____ EXERCISE MATERIAL

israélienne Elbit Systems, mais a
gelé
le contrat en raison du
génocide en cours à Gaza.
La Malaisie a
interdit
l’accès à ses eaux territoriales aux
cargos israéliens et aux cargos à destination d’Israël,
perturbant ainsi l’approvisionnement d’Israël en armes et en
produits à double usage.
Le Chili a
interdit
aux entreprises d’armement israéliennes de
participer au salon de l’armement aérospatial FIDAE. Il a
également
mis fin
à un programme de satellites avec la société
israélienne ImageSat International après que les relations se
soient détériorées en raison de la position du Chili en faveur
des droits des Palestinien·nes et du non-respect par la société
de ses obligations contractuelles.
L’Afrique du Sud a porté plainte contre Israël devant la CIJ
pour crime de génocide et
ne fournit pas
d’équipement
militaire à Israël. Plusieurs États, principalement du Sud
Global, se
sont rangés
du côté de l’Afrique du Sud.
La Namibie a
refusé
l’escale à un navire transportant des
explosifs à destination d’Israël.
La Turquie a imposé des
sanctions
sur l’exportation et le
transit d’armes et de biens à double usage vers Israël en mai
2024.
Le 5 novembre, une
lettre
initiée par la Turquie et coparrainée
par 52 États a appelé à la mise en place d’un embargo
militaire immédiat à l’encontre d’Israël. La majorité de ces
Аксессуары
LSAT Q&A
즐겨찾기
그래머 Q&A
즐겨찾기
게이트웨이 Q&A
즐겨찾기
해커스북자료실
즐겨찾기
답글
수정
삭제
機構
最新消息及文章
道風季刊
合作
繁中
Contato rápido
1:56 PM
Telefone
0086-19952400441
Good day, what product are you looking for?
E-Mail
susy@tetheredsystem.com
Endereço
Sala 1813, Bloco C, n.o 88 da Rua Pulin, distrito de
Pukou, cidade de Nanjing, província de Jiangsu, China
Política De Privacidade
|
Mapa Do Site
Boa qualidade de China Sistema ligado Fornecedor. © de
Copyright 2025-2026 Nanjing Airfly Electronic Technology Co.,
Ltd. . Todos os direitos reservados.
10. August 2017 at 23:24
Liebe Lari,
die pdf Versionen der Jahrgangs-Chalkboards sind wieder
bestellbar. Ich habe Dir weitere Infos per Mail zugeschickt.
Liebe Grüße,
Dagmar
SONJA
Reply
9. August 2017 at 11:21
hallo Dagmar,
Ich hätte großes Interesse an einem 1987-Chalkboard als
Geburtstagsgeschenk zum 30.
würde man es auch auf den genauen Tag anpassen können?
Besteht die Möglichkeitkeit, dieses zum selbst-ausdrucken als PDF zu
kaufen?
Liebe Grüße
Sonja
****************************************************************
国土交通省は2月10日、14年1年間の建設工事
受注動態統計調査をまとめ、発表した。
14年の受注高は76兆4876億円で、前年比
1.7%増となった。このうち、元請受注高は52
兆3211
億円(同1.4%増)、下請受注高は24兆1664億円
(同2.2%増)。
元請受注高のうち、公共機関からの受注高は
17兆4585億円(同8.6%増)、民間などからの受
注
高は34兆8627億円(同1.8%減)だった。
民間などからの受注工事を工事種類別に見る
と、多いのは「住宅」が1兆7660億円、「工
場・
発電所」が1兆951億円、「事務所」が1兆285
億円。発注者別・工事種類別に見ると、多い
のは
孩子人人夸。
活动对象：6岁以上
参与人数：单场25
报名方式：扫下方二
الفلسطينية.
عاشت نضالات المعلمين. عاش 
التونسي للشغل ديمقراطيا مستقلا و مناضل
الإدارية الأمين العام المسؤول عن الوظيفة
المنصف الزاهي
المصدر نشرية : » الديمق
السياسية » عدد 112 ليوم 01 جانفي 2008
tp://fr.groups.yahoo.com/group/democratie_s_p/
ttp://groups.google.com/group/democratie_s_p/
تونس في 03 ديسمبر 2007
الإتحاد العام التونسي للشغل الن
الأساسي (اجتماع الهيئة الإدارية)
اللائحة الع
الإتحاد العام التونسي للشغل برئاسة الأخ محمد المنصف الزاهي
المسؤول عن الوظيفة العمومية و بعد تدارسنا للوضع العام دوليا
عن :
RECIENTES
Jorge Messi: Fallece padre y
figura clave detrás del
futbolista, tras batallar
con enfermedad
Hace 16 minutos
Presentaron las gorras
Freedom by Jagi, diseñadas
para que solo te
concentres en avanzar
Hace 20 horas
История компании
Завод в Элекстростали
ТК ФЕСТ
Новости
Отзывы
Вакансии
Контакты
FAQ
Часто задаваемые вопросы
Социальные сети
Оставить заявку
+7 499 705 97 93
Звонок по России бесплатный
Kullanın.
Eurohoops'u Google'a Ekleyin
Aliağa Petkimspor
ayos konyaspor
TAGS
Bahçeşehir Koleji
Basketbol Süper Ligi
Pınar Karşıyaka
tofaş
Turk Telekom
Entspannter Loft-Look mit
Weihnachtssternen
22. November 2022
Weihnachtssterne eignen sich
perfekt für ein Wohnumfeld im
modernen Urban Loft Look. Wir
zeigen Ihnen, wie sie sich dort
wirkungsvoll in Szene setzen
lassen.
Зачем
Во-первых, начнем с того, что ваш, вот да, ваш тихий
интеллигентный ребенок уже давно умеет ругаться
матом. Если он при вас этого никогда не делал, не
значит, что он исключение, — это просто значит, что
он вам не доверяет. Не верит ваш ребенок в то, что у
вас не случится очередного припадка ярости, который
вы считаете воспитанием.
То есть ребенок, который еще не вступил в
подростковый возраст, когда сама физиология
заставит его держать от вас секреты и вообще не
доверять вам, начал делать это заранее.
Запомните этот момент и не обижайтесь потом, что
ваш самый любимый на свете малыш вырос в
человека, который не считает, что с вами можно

________

#### TASK STATEMENT
Please copy out the material word for word, beginning at its first line and stopping after the line that contains "L’Afrique du Sud a".

#### EXERCISE SOLUTION
israélienne Elbit Systems, mais a
gelé
le contrat en raison du
génocide en cours à Gaza.
La Malaisie a
interdit
l’accès à ses eaux territoriales aux
cargos israéliens et aux cargos à destination d’Israël,
perturbant ainsi l’approvisionnement d’Israël en armes et en
produits à double usage.
Le Chili a
interdit
aux entreprises d’armement israéliennes de
participer au salon de l’armement aérospatial FIDAE. Il a
également
mis fin
à un programme de satellites avec la société
israélienne ImageSat International après que les relations se
soient détériorées en raison de la position du Chili en faveur
des droits des Palestinien·nes et du non-respect par la société
de ses obligations contractuelles.
L’Afrique du Sud a porté plainte contre Israël devant la CIJ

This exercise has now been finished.